3.1 Constraints. Use what already know is true and is false to constrain or
filter guesses. Be a little flexible and not too literal on the filtering:
Maybe some small changes would make something true now false or something
false now true.

3.2 Intuitive Models.

The intuitive models can be used to filter the results from the guessing
machine. So, maybe guess that A is true. Then roughly, just intuitively, it
looks like maybe B and C are true. But then D would have to be true, but we
know that D is false. So, if want to invest more time in this guess, then
check more carefully that B and C have to follow; otherwise save time for now
and guess that A is false.

4\. Special Cases.

Typically do understand some special cases, maybe just some very simple,
contrived special cases. With these can do some more filtering.

5\. Proofs.

So, when have what appears to be a theorem, do some more guessing about how to
prove it. Commonly the guessing that led to the theorem will also help in
guessing how to prove it. In the guesses, be sure actually to make some
crucial use of all the hypotheses or just drop any unused hypotheses. If you
are fairly sure that all the hypotheses are needed, then in looking for a
proof realize that need a proof that actually uses all the hypotheses.

Such means, and likely more, worked for me in being 'creative' in math. Your
mileage may vary! Adapt, revise, extend, and improve as suits your work!
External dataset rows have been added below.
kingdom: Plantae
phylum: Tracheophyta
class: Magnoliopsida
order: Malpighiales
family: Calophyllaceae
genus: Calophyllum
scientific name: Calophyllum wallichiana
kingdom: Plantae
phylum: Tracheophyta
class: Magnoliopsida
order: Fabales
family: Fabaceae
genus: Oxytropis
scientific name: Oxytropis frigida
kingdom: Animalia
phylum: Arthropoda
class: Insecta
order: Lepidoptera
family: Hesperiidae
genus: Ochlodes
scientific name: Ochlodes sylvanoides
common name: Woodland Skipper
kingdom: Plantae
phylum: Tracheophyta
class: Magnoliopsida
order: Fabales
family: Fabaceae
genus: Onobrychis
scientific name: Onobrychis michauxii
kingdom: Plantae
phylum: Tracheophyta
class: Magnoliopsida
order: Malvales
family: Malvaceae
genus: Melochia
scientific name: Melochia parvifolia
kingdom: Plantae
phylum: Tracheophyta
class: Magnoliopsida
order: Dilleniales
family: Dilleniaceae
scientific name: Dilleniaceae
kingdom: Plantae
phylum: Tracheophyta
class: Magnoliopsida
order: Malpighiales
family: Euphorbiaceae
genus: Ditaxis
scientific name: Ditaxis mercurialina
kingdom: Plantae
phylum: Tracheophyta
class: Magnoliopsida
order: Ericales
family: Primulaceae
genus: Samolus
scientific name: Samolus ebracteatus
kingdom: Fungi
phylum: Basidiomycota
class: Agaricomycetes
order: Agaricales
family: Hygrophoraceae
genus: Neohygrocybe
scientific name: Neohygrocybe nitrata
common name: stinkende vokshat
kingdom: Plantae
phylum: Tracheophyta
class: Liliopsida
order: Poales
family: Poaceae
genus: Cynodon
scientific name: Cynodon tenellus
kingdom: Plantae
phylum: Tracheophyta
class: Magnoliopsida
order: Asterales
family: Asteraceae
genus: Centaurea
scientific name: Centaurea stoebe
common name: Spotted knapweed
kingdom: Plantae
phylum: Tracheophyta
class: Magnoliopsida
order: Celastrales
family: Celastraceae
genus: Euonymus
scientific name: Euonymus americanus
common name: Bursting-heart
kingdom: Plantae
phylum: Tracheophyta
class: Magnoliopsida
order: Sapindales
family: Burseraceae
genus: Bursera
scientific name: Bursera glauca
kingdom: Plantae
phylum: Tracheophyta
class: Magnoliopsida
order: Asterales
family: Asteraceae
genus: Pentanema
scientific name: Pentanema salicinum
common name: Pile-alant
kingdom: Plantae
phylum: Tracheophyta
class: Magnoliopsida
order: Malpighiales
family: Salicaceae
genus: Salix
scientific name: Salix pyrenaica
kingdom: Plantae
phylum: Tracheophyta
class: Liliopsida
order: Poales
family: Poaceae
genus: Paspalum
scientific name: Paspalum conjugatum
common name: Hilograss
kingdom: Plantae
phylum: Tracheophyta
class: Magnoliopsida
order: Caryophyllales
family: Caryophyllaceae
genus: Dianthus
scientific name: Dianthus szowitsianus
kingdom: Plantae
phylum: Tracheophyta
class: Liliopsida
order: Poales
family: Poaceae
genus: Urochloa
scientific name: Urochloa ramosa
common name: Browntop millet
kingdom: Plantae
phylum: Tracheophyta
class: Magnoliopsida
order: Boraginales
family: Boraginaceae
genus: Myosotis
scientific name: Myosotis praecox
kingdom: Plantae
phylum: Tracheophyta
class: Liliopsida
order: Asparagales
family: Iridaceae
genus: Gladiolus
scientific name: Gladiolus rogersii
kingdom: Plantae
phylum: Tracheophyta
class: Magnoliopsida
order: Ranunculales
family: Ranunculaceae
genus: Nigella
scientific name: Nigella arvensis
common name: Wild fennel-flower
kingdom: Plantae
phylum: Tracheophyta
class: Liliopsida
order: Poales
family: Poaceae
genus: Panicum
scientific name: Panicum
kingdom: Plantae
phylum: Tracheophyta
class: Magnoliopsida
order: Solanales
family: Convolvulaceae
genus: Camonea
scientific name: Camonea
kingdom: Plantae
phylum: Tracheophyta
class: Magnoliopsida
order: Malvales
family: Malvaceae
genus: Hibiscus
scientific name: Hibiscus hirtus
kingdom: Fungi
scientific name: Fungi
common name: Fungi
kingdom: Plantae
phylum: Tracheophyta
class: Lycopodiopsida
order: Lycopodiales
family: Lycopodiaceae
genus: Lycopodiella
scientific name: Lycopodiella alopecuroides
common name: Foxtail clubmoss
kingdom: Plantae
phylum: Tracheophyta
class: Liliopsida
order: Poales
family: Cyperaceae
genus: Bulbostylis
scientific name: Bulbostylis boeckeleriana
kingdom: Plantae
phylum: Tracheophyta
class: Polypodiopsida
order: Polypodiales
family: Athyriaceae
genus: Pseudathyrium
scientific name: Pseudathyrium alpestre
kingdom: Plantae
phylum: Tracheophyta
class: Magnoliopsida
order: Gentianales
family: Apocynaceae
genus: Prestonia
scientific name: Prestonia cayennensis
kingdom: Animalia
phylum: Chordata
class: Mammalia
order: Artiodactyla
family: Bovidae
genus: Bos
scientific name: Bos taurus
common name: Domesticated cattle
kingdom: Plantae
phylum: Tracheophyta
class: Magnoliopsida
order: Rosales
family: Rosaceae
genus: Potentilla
For business in Web 2.0 and 'consumer Internet', sure, need to give the users
something they like enough to become "engaged" (F. Wilson).

One way to do that is to play on 'art' as in the common definition "the
communication, interpretation of human experience, emotion". Look at some
examples of art and see how well this definition fits. More generally, get
some understanding of what gets or might get people "engaged". To check ideas,
look at examples of where people do get engaged.

For guesses at what might get a lot of people engaged, look at someone you
know best of all, yourself. Or, for something less general and simpler, start
with a problem you would like to have solved.

For how to be as 'creative' as in, say,

Notre Dame

<http://www.youtube.com/watch?v=Ts5t_5HeECE>

Meditation

<http://www.youtube.com/watch?v=3zmgfBKuIrk>

Lohengrin

<http://www.youtube.com/watch?v=7prUFflX0_E>

Tristan und Isolde

<http://www.youtube.com/watch?v=fktwPGCR7Yw>

Parsifal

[http://www.youtube.com/watch?v=mPn3JV3GHRE&NR=1](http://www.youtube.com/watch?v=mPn3JV3GHRE&NR=1)

clearly that's doable but more difficult!

For more, no doubt the central key is that mechanism we do not know how to
explain, human intelligence. Typically that work is done between two ears in a
quiet room considering all that know and can guess, sometimes considers
'causes', and has enough freedom to find some really good, new ideas but
enough discipline not to go off into nonsense land.